How to complete this task ::
An exact copy of the lines from the one containing "- Postgres SQL" to the end of the records below is required, and nothing else.

[Stored entries]
┌────────

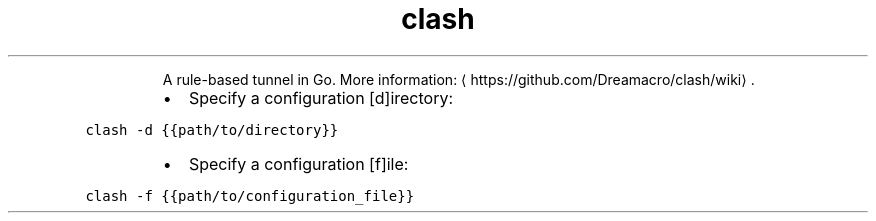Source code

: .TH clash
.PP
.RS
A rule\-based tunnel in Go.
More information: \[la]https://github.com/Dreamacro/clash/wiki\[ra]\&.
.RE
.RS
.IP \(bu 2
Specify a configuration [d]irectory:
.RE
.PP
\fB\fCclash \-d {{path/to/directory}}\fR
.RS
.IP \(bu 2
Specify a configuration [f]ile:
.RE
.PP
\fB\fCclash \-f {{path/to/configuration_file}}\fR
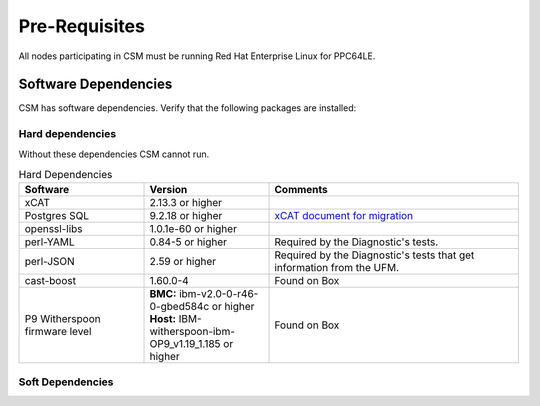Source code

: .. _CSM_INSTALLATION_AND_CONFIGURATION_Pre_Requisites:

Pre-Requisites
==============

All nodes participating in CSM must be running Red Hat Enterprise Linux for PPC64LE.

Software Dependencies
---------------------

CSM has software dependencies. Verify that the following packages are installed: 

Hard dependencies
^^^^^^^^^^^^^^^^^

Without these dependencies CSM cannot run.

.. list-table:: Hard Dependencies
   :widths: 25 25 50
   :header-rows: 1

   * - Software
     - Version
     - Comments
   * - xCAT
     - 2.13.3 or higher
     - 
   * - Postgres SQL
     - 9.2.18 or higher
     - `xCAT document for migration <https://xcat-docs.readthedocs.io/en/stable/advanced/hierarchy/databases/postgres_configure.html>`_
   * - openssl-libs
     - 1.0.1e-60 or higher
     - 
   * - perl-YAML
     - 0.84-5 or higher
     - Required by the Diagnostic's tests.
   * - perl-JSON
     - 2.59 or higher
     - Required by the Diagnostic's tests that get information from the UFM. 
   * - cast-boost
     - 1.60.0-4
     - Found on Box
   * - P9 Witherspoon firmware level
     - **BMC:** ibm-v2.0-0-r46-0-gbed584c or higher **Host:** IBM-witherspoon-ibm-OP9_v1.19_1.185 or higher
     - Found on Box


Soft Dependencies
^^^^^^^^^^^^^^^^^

└────────

Solution for this task ::
   * - Postgres SQL
     - 9.2.18 or higher
     - `xCAT document for migration <https://xcat-docs.readthedocs.io/en/stable/advanced/hierarchy/databases/postgres_configure.html>`_
   * - openssl-libs
     - 1.0.1e-60 or higher
     - 
   * - perl-YAML
     - 0.84-5 or higher
     - Required by the Diagnostic's tests.
   * - perl-JSON
     - 2.59 or higher
     - Required by the Diagnostic's tests that get information from the UFM. 
   * - cast-boost
     - 1.60.0-4
     - Found on Box
   * - P9 Witherspoon firmware level
     - **BMC:** ibm-v2.0-0-r46-0-gbed584c or higher **Host:** IBM-witherspoon-ibm-OP9_v1.19_1.185 or higher
     - Found on Box


Soft Dependencies
^^^^^^^^^^^^^^^^^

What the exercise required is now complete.